(Selected excerpt):
=-=-=-=-=

Live news coverage during a raging pre-winter storm that has blacked out a quarter of the county and blocked hundreds of streets and roads?

We. Can’t. Afford. It?

Think about the absurdity (albeit honest absurdity) of that statement, while I give you a quick history lesson.

This radio station has a signal pattern that resembles an inkblot test. It’s a high-dial, highly directional low-power AM station that can’t even cover its entire county of license. It’s certainly fraught with challenges, technical and economic – all of which were well known when its current owner, a physician with no previous broadcast experience, bought the station some years ago to fulfill a dream of radio ownership. Bought it, mind you, for a published sum from which most seasoned operators probably would have walked away, given the station’s issues.

But I digress.

At that time, this first-time owner told a local newspaper that he’d learned all about running radio stations from numerous “conversations” with another local operator (who years earlier, owned the “other,” much more robust station licensed to the county – renowned for its live, local programming).

The doctor’s station, which bills itself as our county’s “Hometown Radio Station,” runs mostly on automation, and aside from its all-live local morning show and some specialty programs, it brokers much of its time to local businesspeople who buy a half-hour or an hour to sell their goods or services, in what amounts to extended infomercials.

Bad signal. Bad economy. Revenue-based programming decisions. We get all that. But for God’s sake, your community of license is facing what has been called one of the worst storms in its history, and you don’t break format, don’t staff up, don’t prepare in any meaningful way because “we can’t afford it?” And you say so ON THE AIR?!

Here’s the lesson you apparently missed in all your “conversations” with that other (very successful, very community-focused) owner, Doc.

You are licensed to serve your community’s public interest, convenience and necessity. Its interest and necessity this weekend – and today, and until every last home has heat and light – is to hold accountable the elected bloviators and the utility bigwigs who were also caught flat-footed, despite days of forecasts which all said this was going to be an historic pre-season winter storm.

The folks with no power – me included, who live in a hilly county where even those with a battery-powered TV don’t get digital TV without cable – relied on you to fight for them. To guide them, to help them. To calm and comfort them. To amplify their voice. To get their problems fixed. To relieve their angst.

=-=-=-=-=

(Stored data entries):
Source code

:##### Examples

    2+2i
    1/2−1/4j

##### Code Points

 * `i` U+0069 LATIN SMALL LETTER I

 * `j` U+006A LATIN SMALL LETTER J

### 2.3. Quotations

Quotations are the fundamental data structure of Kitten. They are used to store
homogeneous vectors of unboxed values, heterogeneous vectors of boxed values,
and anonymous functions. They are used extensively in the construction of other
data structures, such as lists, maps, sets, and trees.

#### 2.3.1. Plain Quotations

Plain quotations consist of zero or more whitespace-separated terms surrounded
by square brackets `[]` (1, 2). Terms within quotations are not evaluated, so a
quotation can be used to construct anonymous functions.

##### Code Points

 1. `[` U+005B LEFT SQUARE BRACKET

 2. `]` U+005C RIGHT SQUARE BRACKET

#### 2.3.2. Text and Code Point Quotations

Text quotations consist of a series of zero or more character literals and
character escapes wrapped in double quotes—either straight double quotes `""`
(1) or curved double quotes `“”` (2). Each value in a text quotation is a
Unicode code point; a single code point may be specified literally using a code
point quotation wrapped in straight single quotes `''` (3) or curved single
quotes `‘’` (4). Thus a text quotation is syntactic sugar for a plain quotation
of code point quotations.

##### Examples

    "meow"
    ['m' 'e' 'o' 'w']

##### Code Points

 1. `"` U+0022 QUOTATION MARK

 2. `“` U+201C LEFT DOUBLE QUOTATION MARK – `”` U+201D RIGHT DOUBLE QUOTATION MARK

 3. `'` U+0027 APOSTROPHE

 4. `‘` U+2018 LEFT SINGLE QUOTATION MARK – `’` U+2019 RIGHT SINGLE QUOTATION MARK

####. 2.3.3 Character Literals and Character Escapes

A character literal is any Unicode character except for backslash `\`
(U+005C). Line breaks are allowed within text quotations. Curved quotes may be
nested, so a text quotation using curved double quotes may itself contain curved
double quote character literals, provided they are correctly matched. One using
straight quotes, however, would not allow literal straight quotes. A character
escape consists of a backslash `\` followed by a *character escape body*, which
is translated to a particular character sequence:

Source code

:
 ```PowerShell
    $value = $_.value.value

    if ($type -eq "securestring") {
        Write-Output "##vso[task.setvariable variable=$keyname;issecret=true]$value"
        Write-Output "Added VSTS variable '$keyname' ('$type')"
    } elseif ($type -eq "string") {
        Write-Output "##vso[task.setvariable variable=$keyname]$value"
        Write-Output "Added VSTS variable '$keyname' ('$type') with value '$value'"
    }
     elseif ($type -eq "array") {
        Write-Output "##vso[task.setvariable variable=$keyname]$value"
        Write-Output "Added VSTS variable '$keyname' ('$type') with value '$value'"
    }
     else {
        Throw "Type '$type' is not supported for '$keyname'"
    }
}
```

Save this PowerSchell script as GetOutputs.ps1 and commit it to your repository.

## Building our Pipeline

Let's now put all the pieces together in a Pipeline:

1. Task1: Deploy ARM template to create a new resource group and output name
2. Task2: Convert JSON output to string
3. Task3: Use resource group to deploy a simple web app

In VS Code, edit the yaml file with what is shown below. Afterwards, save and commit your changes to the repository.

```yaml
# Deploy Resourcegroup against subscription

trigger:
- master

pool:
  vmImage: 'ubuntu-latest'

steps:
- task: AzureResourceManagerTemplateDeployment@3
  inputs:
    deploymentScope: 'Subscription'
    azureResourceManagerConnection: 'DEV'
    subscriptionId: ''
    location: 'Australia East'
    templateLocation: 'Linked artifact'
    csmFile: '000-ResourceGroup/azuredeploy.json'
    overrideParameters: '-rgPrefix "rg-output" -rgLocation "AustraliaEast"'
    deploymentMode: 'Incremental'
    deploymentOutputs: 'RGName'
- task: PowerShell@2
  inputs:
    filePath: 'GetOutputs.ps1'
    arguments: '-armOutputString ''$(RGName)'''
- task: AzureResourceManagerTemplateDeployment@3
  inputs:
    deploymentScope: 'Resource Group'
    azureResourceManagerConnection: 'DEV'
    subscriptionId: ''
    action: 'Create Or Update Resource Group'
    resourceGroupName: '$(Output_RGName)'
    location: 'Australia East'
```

=-=-=-=-=

(Prompt 1):
Based on the commentary about the local radio station during the storm, mark each statement below yes or no, and quote the words from the commentary that decide it.
(a) The station's owner had broadcast experience before buying it.
(b) The station runs mostly on automation.
(c) The station's signal covers its entire county of license.
(Prompt 2): Carry on the commentary about the local radio station during the storm, beginning right after its last sentence.

(Written answer 1):
(a) No: "a physician with no previous broadcast experience"
(b) Yes: "runs mostly on automation"
(c) No: "can’t even cover its entire county of license"

(Written answer 2):
Meaningfully, you did none of that. And you were all they had. Because what worked when nothing else did were battery-powered radios. And YOU, sir, were the only radio game in town, literally.

While I am sorry for and sympathetic to your financial and technical troubles – you knew what you were buying (or should have) before you bought it. You should have had a good-times/bad-times business plan, and the means necessary to run the business properly, if you were unable to mitigate any of your obstacles.

But whatever you did or didn’t do, you ALWAYS should have put the needs of your listeners first.

I have said in this space before – and will say again and again until the day I die – this is the only real reason why local radio need exist anymore: to provide critical and timely news and information to its listening area, especially in emergencies.
So if I might write a prescription to the good doctor who owns our local radio station, I’d tell him:

1) Read my suggestions for station emergency preparedness in Valerie Geller’s excellent new tome, “Beyond Powerful Radio,” and call me in the morning;

2) Visit my website, www.MediaDisasterPrep.com, for more good ideas (including ways of actually generating revenue from crisis programming and community service;

and

3) Spring for some OT for your newspeople – or invite some top-notch student journalists in for internship credit – stat. Cover crisis well, and sell the hell out of it later. You will make money – AND make your station, however challenged, the go-to information destination for local listeners.

“Can’t afford” crisis coverage – any day, any time? Allow me to posit the notion you can’t afford NOT to provide it.